## Exercise prompt
Write out the listing below in its entirety, minus the pictures, without changing a word.

## Collected data
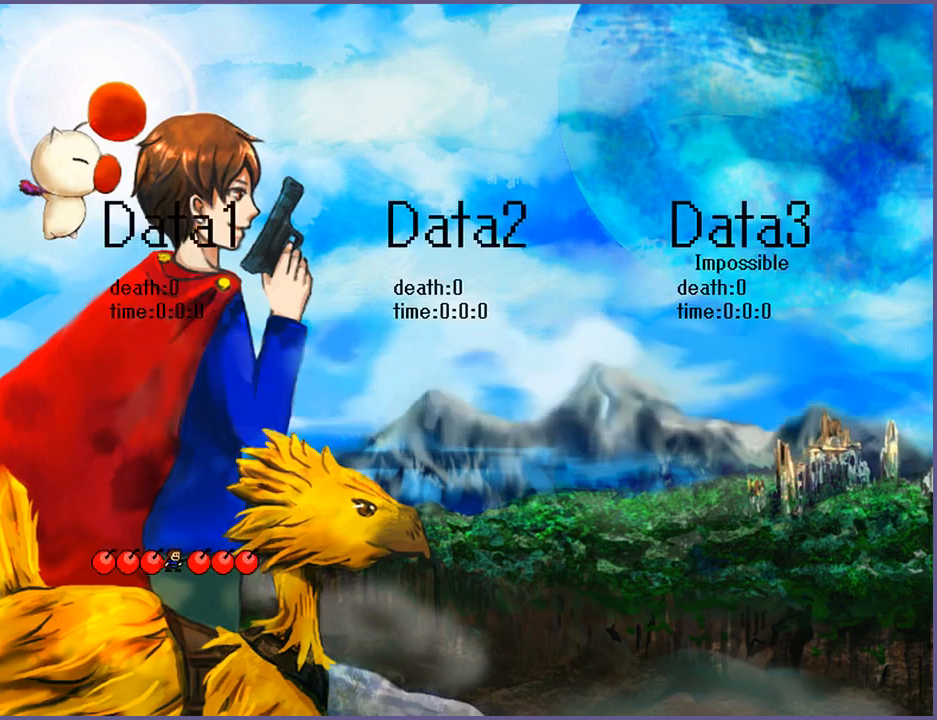
{"keys": [], "events": [[220, "right", "down"], [280, "right", "up"], [300, "shift_l", "down"], [340, "shift_l", "up"]]}
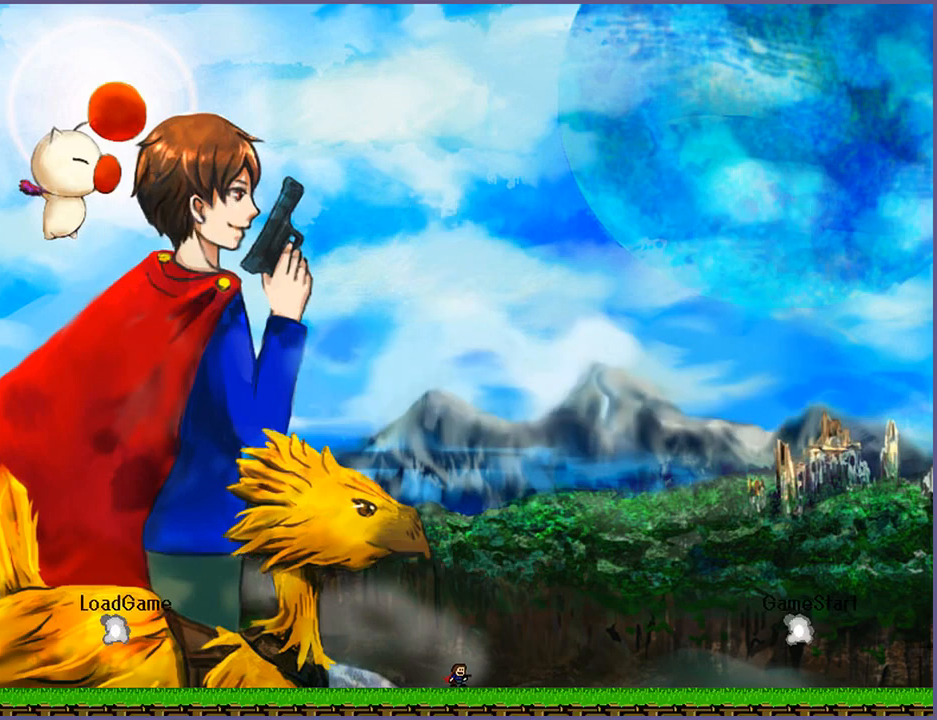
{"keys": [], "events": []}
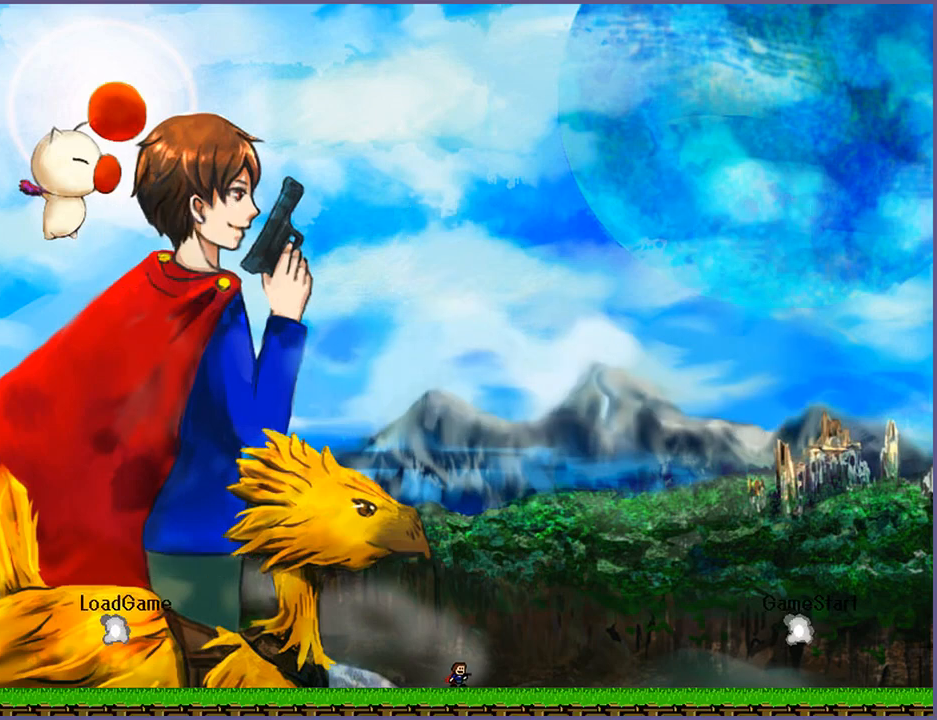
{"keys": [], "events": []}
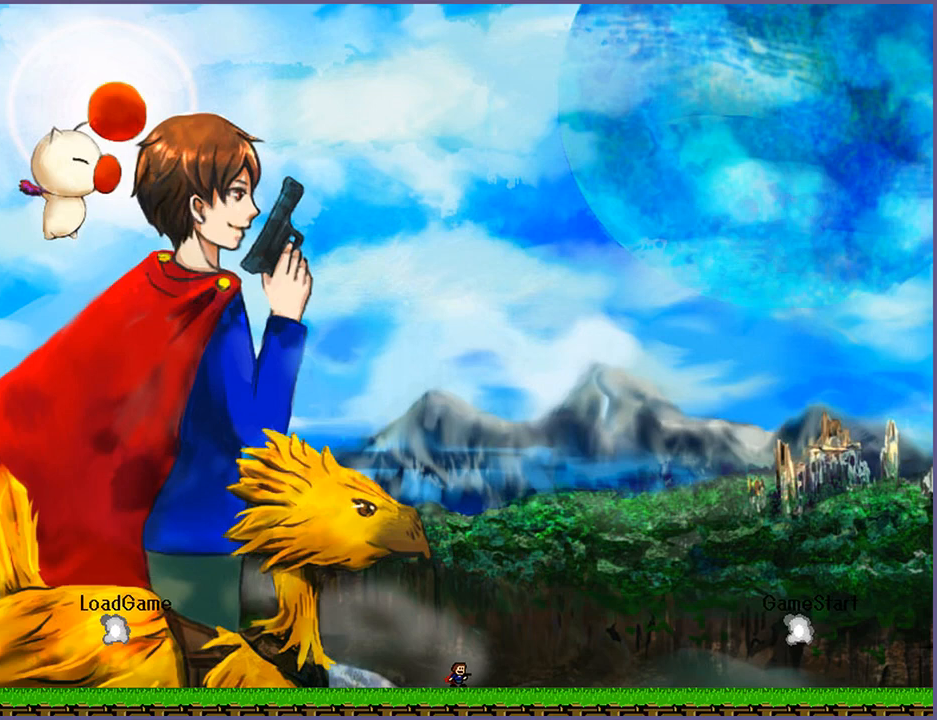
{"keys": [], "events": []}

## Exercise solution
{"keys": [], "events": [[220, "right", "down"], [280, "right", "up"], [300, "shift_l", "down"], [340, "shift_l", "up"]]}
{"keys": [], "events": []}
{"keys": [], "events": []}
{"keys": [], "events": []}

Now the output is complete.